**WHAT IS BEING ASKED**
Read through the lines below for the string "parameter" and copy each one that has it.

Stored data
##############################

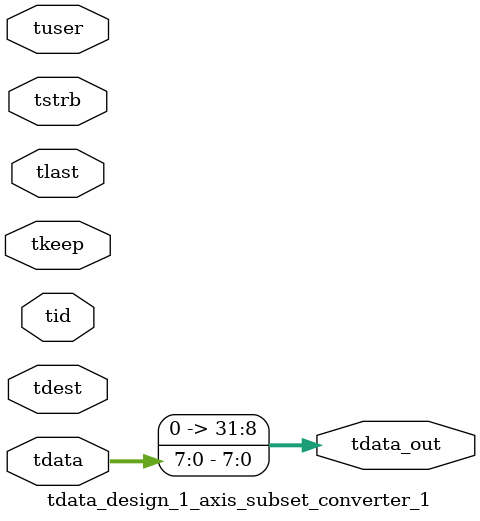
<source format=v>


`timescale 1ps/1ps

module tdata_design_1_axis_subset_converter_1 #
(
parameter C_S_AXIS_TDATA_WIDTH = 32,
parameter C_S_AXIS_TUSER_WIDTH = 0,
parameter C_S_AXIS_TID_WIDTH   = 0,
parameter C_S_AXIS_TDEST_WIDTH = 0,
parameter C_M_AXIS_TDATA_WIDTH = 32
)
(
input  [(C_S_AXIS_TDATA_WIDTH == 0 ? 1 : C_S_AXIS_TDATA_WIDTH)-1:0     ] tdata,
input  [(C_S_AXIS_TUSER_WIDTH == 0 ? 1 : C_S_AXIS_TUSER_WIDTH)-1:0     ] tuser,
input  [(C_S_AXIS_TID_WIDTH   == 0 ? 1 : C_S_AXIS_TID_WIDTH)-1:0       ] tid,
input  [(C_S_AXIS_TDEST_WIDTH == 0 ? 1 : C_S_AXIS_TDEST_WIDTH)-1:0     ] tdest,
input  [(C_S_AXIS_TDATA_WIDTH/8)-1:0 ] tkeep,
input  [(C_S_AXIS_TDATA_WIDTH/8)-1:0 ] tstrb,
input                                                                    tlast,
output [C_M_AXIS_TDATA_WIDTH-1:0] tdata_out
);

assign tdata_out = {24'b000000000000000000000000,tdata[7:0]};

endmodule


</source>
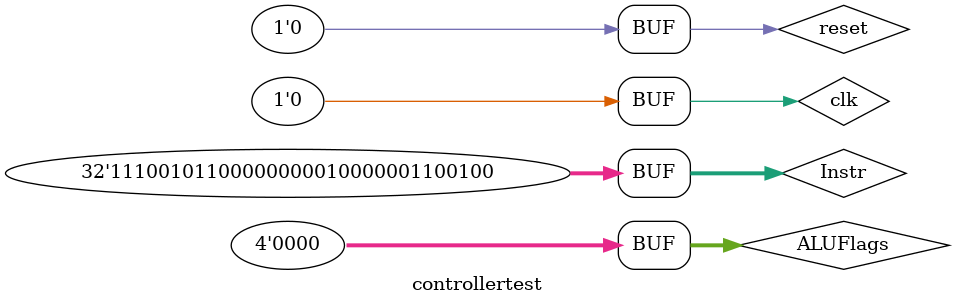
<source format=sv>
module controllertest();
logic clk;
logic reset;
logic [31:0] Instr;
logic [3:0] ALUFlags; 
logic PCWrite , MemWrite , RegWrite , IRWrite ,AdrSrc;
logic [1:0]   RegSrc;
logic [1:0]   ALUSrcA;
logic [1:0]   ALUSrcB;
logic [1:0]   ResultSrc;
logic [1:0]   ImmSrc;
logic [1:0]   ALUControl;

// instantiate device to be tested
controller uut(clk, reset, Instr[31:12], ALUFlags, 
               PCWrite, MemWrite, RegWrite, IRWrite,
               AdrSrc, RegSrc, ALUSrcA, ALUSrcB, ResultSrc,
               ImmSrc, ALUControl);

// initialize test 
initial 
begin
 reset <= 1;
 # 20; reset <= 0;
 /*
 #10;
 Instr <= 32'hE04F000F; // SUB - DPR E04F000F
 ALUFlags <= 4'b0000;
 #60;
 
 reset <= 1;
 #20; reset <= 0;
 
 #10;
 Instr <= 32'hE2802005; // ADD -DPI
 ALUFlags <= 4'b0000;
 #60
 
  reset <= 1;
 #20; reset <= 0;
 
 #10;
 Instr <= 32'hE1874002; // ORR - DPR 
 ALUFlags <= 4'b0000;
 #60
 
  reset <= 1;
 #20; reset <= 0;
 
 #10;
 Instr <= 32'hE0035004; // AND -DPR
 ALUFlags <= 4'b0000;
 #60
 
  reset <= 1;
 #20; reset <= 0;
 
 #10;
 Instr <= 32'hE280200A; // ADD -DPI
 ALUFlags <= 4'b0000;
 #60
*/
  reset <= 1;
 #20; reset <= 0;
 
 Instr <= 32'hE5902060;// LDR
 ALUFlags <=4'b0000;
 #120;

   reset <= 1;
 #20; reset <= 0;
 

 Instr <= 32'hE5802064;// STR
 ALUFlags <=4'b0000;
 #60; 
 /*
   reset <= 1;
 #20; reset <= 0;
 
 Instr <= 32'h0A00000C;// BEQ - not taken
 ALUFlags <=4'b0000;
 #60;
 
   reset <= 1;
 #20; reset <= 0;
 

  Instr <= 32'h0A00000C;// BEQ - taken
 ALUFlags <=4'b0100;
 #60;
 */
end

// generate clock to sequence tests 
always 
begin
 clk <= 1; # 5; clk <= 0; # 5; 
end

endmodule

</source>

##############################

**RESPONSE BELOW**
parameter C_S_AXIS_TDATA_WIDTH = 32,
parameter C_S_AXIS_TUSER_WIDTH = 0,
parameter C_S_AXIS_TID_WIDTH   = 0,
parameter C_S_AXIS_TDEST_WIDTH = 0,
parameter C_M_AXIS_TDATA_WIDTH = 32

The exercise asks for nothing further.